ECONOMICAL TILT-UP CONSTRUCTION DESERVES MORE DESIGN CONSIDERATION, SAYS TCI

Tilt-up construction, often overlooked in the design of new concrete structures, can be an economical alternative to traditional building materials and does not negatively affect a structure’s looks and durability, says Gary Theodosiou, engineer and lecturer at The Concrete Institute.

Theodosiou says the economic viability of tilt-up/precast construction can be maximised by repetition: repeating identical panels and avoiding differentiation in panel sizing as much as possible.  Tilt-up offers cost-savings not only for warehouse construction but also for structural elements such as columns, beams, trusses, slabs and walls where there is sufficient repetition of the building elements.

“For tilt-up construction, the concrete elements are cast on site and lifted into final position. The elements are formed on a concrete slab – usually the building floor, but sometimes a temporary concrete casting surface, near the building footprint. After the concrete has cured, the elements are tilted from horizontal to vertical with a crane and braced into position until the remaining building structural components – such as roofs, intermediate floors and walls – are secured. By forming the concrete elements on the ground and not in their final position, tilt-up provides a significant reduction in man-hours and formwork,” Theodosiou states.

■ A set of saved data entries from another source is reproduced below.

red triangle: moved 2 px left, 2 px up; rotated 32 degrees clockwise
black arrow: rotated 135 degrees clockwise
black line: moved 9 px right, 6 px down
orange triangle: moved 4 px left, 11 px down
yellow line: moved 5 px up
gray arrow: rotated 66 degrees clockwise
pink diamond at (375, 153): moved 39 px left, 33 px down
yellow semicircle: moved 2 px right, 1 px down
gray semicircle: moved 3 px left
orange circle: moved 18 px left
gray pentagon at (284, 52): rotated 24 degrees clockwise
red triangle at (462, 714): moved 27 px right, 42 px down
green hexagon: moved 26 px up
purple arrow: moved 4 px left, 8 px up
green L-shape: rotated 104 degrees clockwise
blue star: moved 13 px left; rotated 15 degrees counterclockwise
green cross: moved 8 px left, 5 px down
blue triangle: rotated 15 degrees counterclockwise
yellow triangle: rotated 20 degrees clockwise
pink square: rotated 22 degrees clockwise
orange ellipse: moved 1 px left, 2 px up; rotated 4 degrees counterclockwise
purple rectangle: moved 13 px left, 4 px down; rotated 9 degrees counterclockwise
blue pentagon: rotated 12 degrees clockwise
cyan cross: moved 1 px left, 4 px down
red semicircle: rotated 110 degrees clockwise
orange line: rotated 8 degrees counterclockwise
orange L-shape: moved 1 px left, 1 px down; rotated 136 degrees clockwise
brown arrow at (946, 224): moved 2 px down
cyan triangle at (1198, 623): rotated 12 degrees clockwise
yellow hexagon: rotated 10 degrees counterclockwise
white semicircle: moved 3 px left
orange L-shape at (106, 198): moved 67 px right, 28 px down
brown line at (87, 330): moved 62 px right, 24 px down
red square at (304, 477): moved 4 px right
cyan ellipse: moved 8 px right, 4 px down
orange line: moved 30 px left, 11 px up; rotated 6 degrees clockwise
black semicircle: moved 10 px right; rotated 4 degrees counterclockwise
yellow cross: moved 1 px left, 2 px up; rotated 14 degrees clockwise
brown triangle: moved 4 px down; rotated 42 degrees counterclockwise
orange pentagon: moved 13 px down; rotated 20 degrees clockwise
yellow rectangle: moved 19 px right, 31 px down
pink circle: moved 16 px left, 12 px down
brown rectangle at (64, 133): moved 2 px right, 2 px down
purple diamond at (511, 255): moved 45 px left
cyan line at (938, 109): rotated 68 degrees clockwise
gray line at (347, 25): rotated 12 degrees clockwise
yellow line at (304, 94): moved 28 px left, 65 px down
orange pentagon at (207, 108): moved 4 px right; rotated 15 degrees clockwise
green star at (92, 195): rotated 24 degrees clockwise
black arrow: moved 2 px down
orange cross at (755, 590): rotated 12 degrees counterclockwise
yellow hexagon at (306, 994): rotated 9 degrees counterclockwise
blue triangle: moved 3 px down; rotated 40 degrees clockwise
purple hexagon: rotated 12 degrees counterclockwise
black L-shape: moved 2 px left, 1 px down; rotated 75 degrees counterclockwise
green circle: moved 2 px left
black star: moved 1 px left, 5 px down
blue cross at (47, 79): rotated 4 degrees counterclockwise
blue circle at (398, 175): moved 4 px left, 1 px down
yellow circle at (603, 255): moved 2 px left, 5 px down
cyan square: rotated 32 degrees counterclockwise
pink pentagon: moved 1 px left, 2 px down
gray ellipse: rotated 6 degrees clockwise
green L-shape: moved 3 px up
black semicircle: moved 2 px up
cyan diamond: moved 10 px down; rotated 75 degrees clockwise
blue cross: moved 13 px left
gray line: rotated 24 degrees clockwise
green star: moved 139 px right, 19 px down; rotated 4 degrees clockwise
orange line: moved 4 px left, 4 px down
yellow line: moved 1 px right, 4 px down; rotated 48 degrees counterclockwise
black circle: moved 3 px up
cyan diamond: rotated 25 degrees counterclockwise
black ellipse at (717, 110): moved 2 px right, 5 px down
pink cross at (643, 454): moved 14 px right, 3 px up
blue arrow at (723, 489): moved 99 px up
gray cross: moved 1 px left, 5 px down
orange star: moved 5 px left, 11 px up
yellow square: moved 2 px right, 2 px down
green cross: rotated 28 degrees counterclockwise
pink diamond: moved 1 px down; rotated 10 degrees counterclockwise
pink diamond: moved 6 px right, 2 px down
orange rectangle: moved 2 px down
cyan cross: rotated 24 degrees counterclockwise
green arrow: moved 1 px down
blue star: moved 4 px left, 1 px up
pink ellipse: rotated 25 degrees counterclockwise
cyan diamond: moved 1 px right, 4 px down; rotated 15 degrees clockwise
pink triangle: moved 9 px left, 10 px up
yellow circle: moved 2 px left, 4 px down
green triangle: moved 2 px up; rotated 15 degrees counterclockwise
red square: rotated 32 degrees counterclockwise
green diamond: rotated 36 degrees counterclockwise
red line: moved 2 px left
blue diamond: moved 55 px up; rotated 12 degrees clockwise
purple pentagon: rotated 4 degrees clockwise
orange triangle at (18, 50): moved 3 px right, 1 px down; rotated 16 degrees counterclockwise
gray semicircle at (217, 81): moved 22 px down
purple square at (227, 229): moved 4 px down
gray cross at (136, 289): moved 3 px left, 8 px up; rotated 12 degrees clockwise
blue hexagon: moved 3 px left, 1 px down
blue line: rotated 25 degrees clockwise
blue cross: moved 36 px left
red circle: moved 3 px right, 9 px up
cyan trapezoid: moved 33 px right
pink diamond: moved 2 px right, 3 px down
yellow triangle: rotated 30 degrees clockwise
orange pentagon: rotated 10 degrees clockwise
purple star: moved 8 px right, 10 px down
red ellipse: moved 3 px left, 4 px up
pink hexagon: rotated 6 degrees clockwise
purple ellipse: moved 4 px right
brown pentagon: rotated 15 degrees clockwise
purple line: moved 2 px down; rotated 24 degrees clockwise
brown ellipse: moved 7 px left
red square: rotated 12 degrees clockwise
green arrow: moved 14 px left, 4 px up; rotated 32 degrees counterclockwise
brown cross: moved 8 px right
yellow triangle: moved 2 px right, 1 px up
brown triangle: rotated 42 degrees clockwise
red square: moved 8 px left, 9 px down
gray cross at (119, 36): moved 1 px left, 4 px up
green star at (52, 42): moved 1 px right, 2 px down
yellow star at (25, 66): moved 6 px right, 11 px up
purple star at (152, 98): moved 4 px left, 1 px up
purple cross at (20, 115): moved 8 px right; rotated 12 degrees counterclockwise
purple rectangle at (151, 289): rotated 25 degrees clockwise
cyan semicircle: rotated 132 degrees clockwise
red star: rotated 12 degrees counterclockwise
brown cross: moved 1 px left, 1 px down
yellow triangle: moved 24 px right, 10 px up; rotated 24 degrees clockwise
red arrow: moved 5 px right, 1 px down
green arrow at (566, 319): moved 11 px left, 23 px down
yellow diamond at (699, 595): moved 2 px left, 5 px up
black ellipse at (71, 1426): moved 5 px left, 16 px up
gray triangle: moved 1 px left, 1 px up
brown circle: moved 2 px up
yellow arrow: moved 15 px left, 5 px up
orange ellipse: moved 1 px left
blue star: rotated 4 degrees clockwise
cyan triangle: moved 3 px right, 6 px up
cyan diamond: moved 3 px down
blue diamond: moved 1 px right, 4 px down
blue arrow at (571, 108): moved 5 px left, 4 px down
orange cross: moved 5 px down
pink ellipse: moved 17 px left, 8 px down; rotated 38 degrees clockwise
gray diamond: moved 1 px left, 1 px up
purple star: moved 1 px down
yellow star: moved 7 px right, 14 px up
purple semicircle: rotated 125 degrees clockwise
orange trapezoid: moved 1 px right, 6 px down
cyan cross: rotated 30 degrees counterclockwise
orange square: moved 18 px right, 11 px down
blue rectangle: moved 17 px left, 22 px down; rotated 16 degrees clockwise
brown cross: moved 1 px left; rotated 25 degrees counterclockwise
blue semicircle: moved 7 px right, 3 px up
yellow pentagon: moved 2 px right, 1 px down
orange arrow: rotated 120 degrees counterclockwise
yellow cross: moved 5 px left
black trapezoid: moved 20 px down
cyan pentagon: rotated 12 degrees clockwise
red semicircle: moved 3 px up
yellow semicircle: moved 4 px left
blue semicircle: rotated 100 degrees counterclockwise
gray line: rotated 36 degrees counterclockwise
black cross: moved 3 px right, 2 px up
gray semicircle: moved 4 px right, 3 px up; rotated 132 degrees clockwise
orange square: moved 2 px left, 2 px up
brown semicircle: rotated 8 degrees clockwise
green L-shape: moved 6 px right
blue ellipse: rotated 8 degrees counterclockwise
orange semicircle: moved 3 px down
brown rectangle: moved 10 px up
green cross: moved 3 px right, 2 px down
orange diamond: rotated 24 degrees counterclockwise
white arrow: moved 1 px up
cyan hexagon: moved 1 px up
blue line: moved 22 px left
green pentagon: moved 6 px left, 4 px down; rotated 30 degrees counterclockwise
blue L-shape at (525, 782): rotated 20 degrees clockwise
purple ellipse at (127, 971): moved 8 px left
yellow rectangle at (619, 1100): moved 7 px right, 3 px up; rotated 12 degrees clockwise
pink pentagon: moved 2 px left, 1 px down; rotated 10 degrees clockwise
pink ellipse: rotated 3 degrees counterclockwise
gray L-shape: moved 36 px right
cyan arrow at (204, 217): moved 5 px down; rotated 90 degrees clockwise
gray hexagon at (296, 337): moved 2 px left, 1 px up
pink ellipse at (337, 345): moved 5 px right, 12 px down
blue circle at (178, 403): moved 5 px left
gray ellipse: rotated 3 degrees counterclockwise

The tilt-up panels – set out according to a predetermined casting layout – span from base to roof diaphragm, act as beams and can carry roof and slab loads. They make up the building façade, structure and final finish in a single operation.

“Once the casting surface or floor slab has cured, forms are built on top. A high-quality plywood or fibre board with at least one smooth face is typically used, but steel forms are also suitable. Carpenters work off engineered drawings designed for each panel or element to construct on site, incorporating all door and window openings, as well as architectural features and other desired shapes that can be moulded into the concrete. Studs, gussets and attachment plates are located within the form for embedding in the concrete. The forms are usually anchored to the casting surface with masonry nails to prevent damage to the floor slab.

“Then, a chemically reactive bond-breaker is sprayed on the forms and casting surfaces to prevent the cast concrete from bonding with the slab. This allows the cast element to separate from the casting surface once it has cured. This is a critical step, as improper chemical selection or application will prevent the lifting of the panels, and may lead to costly demolition and rework,” Theodosiou adds.

A reinforcement grid is constructed inside the forms, after the form release is applied, and spaced off the casting surface to the desired distance with plastic “chairs”. Concrete is then placed, filling the desired thickness and surrounding all steel inserts, embedded features and reinforcement. The forms are removed when the concrete is cured, rigging is attached and a crane then tilts or lifts the panels into place.

“In situations where space is limited, concrete elements can be cast on top of each other, or stack cast. Quite often a separate casting pad is poured for this purpose and removed when the panels are erected.”

Theodosiou says tilt-up does not sacrifice quality for cost but provides a finished product with the strength and durability of reinforced concrete walls while being able to economically achieve aesthetic effects not possible or cost-effective with other methods of construction.

“Tilt-up walls furthermore do not produce substantial waste to dispose of which means lower environmental impact. The walls can be recycled if the building is taken down and reassembled at a new location which also adds to the building method’s sustainability,” Theodosiou comments.